From this lens, if we reflect on development results in recent decades in LAC, we see patterns of mediocre and slowing growth; we see persistently high levels of inequality (despite declines since the 1990s); we see a deteriorating fiscal balance; we see high levels of vulnerability among the population (despite declines in poverty); we see an increasing concentration of income at the top; we see disproportionately high levels of violence; and a large youth population in need of employment opportunities. It is thus unsurprising to see the widespread agreement of experts on the role of social inequality in driving the region’s conflict (ranging from 52% of experts in Mexico to 91% in Chile). However, we also see the importance of issues like violence/crime/drug trafficking in Mexico (43% of experts), unemployment and lack of growth in Ecuador (38% of experts), and poverty in Argentina (30% of experts).

Now, if we turn our attention to the rules in LAC, we see patterns of low and declining perceptions of government effectiveness, trust in institutions, and control of corruption. Unsurprisingly, we see widespread agreement of experts on the role of corruption in driving the region’s conflict (ranging from 40% of experts in Brazil to 91% in Colombia). However, we also see the importance of issues such as institutional weakness in Peru (37% of experts), lack of government leadership on issues in Colombia and Chile (22% and 29% of experts), and lack of respect for the democratic systemin Bolivia and Brazil (59% and 37% of experts).
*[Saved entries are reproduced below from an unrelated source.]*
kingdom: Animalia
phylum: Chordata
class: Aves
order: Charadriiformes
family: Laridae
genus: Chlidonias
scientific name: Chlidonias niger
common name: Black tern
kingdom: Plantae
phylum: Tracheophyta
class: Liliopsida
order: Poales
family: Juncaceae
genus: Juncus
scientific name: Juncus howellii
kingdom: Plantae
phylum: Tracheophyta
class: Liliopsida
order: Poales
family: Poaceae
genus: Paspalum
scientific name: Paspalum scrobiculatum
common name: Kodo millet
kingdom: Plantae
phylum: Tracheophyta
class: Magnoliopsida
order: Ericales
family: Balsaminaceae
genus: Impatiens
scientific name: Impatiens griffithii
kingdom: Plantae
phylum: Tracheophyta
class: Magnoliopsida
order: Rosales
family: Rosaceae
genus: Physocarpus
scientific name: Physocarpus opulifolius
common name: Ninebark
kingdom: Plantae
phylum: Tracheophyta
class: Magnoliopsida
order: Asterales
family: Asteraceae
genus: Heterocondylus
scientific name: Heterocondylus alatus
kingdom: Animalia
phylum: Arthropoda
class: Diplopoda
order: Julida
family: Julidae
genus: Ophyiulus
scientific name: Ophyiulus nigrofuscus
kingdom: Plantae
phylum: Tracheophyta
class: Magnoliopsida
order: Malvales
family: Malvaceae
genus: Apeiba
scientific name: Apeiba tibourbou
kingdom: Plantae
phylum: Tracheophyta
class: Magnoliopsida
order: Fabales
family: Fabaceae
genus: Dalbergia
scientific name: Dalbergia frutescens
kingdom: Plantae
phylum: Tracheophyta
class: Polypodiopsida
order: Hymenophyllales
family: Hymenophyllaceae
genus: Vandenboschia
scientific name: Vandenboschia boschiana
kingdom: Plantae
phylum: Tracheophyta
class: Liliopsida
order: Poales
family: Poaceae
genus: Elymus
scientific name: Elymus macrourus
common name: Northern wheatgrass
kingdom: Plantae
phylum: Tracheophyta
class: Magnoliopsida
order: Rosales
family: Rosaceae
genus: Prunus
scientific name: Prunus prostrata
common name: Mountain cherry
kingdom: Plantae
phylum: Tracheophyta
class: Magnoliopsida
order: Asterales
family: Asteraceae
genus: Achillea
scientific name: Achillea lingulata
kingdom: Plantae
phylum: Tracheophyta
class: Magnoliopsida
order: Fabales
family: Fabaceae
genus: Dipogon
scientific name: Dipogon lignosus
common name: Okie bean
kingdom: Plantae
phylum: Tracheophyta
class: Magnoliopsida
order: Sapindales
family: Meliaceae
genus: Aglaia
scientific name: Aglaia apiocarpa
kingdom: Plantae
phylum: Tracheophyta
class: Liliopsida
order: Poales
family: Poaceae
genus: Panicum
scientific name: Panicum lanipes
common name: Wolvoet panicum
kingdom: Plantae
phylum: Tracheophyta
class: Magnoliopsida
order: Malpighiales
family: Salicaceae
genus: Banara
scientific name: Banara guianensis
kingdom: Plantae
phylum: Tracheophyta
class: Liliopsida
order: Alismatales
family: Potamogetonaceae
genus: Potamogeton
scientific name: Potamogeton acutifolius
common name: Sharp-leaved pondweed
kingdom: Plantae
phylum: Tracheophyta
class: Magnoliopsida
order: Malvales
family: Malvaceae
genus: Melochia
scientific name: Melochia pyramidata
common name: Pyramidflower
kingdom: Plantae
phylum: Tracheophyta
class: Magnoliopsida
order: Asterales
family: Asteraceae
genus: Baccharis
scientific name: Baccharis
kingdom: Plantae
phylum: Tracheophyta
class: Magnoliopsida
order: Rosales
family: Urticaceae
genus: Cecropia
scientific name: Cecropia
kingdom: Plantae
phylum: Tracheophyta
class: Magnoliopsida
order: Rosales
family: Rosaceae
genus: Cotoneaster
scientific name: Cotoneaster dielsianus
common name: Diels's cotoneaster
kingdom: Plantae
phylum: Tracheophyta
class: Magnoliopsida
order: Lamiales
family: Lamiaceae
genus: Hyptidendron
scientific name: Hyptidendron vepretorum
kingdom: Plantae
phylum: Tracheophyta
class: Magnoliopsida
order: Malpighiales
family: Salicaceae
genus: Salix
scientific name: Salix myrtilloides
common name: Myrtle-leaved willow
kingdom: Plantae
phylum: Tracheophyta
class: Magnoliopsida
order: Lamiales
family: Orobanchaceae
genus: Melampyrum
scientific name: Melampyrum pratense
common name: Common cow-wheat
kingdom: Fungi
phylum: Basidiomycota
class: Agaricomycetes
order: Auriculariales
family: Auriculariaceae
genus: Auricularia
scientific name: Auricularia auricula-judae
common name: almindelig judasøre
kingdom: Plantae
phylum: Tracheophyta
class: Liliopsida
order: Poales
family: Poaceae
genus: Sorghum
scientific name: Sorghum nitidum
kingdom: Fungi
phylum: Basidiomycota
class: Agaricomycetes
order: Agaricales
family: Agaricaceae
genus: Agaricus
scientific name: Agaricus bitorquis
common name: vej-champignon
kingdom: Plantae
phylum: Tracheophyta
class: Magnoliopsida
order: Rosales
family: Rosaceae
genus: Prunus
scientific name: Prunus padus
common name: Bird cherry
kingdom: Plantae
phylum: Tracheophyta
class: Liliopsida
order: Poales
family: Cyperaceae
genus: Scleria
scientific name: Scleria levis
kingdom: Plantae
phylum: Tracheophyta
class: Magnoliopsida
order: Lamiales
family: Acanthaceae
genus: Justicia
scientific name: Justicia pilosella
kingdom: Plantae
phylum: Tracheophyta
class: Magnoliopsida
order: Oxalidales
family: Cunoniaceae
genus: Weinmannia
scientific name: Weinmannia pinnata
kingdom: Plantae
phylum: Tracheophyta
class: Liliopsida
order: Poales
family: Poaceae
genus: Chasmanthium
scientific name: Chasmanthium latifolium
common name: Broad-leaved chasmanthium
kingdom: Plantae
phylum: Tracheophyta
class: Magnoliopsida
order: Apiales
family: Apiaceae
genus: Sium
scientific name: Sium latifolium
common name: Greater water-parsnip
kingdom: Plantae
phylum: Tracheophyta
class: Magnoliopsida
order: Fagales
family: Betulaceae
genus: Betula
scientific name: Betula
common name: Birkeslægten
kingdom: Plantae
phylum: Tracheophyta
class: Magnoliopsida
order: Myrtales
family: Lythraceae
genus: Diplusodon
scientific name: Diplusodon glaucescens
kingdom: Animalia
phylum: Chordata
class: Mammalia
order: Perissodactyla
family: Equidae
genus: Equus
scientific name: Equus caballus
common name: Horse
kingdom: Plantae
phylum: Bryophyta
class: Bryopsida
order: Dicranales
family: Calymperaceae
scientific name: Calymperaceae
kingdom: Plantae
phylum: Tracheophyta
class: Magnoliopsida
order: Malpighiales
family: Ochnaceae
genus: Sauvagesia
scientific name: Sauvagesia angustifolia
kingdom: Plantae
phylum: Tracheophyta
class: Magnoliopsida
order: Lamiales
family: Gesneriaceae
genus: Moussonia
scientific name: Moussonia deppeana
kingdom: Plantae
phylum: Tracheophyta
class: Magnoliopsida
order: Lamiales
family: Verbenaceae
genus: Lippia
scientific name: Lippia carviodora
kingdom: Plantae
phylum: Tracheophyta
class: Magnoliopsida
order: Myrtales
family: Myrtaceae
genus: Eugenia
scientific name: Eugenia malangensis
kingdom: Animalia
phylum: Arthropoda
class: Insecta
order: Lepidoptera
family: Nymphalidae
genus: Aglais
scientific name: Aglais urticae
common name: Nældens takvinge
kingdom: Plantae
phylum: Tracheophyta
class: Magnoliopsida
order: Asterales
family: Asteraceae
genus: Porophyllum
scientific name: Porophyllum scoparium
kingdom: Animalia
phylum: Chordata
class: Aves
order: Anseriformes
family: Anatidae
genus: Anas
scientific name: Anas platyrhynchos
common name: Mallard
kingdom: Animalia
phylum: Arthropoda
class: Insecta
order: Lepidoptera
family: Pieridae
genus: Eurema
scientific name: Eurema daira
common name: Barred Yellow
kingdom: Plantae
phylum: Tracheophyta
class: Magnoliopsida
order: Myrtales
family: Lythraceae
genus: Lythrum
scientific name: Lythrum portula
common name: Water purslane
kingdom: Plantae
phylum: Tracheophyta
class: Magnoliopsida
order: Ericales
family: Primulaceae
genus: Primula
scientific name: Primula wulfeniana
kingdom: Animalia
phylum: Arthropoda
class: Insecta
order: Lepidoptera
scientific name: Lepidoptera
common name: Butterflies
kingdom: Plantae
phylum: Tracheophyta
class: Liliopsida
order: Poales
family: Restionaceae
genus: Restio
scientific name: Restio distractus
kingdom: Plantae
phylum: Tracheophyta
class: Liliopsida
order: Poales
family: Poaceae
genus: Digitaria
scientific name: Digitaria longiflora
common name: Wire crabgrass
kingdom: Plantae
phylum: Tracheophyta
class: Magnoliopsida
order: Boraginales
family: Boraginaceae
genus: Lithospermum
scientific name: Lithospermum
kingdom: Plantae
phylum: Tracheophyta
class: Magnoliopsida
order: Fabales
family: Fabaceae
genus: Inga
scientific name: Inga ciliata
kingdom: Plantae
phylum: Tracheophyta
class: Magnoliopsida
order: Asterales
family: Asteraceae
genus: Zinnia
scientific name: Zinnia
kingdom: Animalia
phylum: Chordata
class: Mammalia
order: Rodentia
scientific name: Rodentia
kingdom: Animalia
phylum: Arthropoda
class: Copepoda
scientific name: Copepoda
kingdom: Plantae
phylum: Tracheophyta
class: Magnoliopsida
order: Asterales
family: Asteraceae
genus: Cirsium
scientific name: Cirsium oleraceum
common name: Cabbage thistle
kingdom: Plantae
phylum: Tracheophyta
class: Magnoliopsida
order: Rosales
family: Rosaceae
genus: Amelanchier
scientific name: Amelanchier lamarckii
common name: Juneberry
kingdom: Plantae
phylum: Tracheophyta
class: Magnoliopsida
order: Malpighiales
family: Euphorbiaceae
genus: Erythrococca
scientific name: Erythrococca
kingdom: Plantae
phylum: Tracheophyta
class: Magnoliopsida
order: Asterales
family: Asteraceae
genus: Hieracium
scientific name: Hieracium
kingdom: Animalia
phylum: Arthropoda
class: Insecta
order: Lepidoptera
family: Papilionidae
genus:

Considering the interplay between outcomes and rules can help us to better understand some of the longer-term dynamics behind the region’s social unrest. If we look at the case of Chile, for example, it can be interpreted as a crisis of expectations generated by the gaps between these two games. On the “outcome” side, Chile experienced high levels of growth and an expansion of the middle class—within a context of persistent inequality. On the “rules” side, these changes were accompanied by new expectations for better governance and better services. In this context, protests calling to fundamentally rethink the constitution, can be read as a demand that solving this problem at the outcome level through a policy solution is not enough—that it also needs to be solved also at the level of the rules.

Whether interpreting the protests through the lens of outcomes or rules —one message very clearly emerges: this is an issue of governance as an underlying factor (with ideology not playing an obvious role). It reflects the growing frustration about the concentration of development gains as well as the concentration of power. As I showed in a previous #GraphForThought, the share of the population in LAC believing that their country is governed in the interests of a few powerful groups is at an all-time high. The demands stemming from this feeling are succinctly reflected in a phrase that has been sighted on multiple protest posters and graffiti walls across the region: “No somos ni de izquerda, ni de derecha, somos los de abajo y vamos  por los de arriba,” which roughly translates as “We are neither from the left nor from the right, we are the people at the bottom and we are coming for those at the top.” At its core—the social unrest in the region reflects a frustration with elite capture that undermines the effectiveness of governance.

In order to foster more positive long-term governance dynamics in the region, it is critical that we strengthen the foundations of “representative democracies” (as opposed to what Guillermo O’Donnell calls  “delegative democracies”). While countries across the region have undergone a “first” institutional transition from authoritarian regimes to delegative democracies, not all countries have successfully undergone a “second” transition to become fully representative democracies. The critical difference is moving beyond the establishment of mechanism of vertical accountability (in which governments are democratically elected by the people) to also intentionally strengthen and consolidate mechanisms of horizontal accountability (in which systems of checks and balances are effectively institutionalized within government). Without stronger horizontal accountability, countries across the region may continue to struggle in effectively processing the emergent social, economic, and political tensions.